Given all that talk about “slaughter” and “make it illegal,” you’d think Coulter is now happy that Roe is no longer the law of the land, and that Republicans are fighting to make it illegal both at the state level and at the federal level. But, uh, you'd be wrong.
See? It was never about dead babies. It was about abortion being a constitutional right. It was just a law review argument! Now that it’s no longer one of those, it’s all okay! Stand down now that we’ve won this semantic legal battle!
It’s as if … it’s as if all the talk about dead babies was never sincere! For some reason, this Coulter quote seems suddenly apropos: “The Democrats pretended to care about black people for about five minutes to help their electoral process, and then civil rights suddenly became abortion on demand, gay marriage, rights for the homeless, etc.”
With conservatives, everything is projection.
We’ve seen the signs since the day the draft Dobbs decision was leaked: increased Democratic engagement and realignment of college-educated white suburban women (and maybe even some men). The 2022 election results made it clear to most people, if not conservative activists. It was obvious enough that even Trump noticed.

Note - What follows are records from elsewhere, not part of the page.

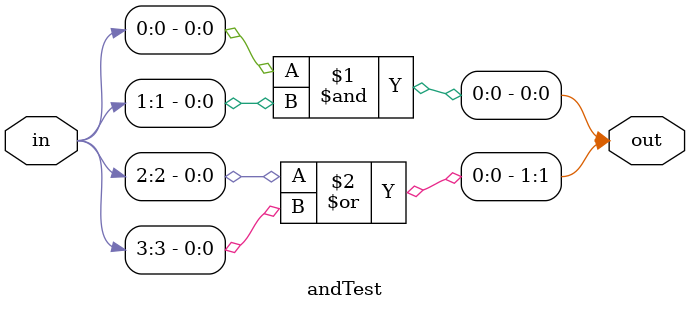
<source format=v>
`timescale 1ns / 1ps
module andTest(
 in,out   );

input [3:0] in; 
output [1:0] out; 

assign out[0] = in[0] & in[1]; 
assign out[1] = in[2] | in[3];

endmodule











</source>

But Wisconsin? Tuesday made it painfully obvious to Republicans that they have backed themselves into a corner they can’t easily escape.
Watch Republicans now pretend that they don’t know what this “abortion” thing is that Democrats keep wanting to talk about, and watch our side continue mobilizing as conservative evangelicals seethe. That’s not a winning formula for any Republican campaign outside of Marjorie Taylor Greene-style deep-red districts.
I do hope Schweppe is right, and the abortion issue heralds “the death of the pro-life movement.” It would surely get top billing in the dictionary entry for “pyrrhic victory.” Even better if it takes down the conservative movement along with it.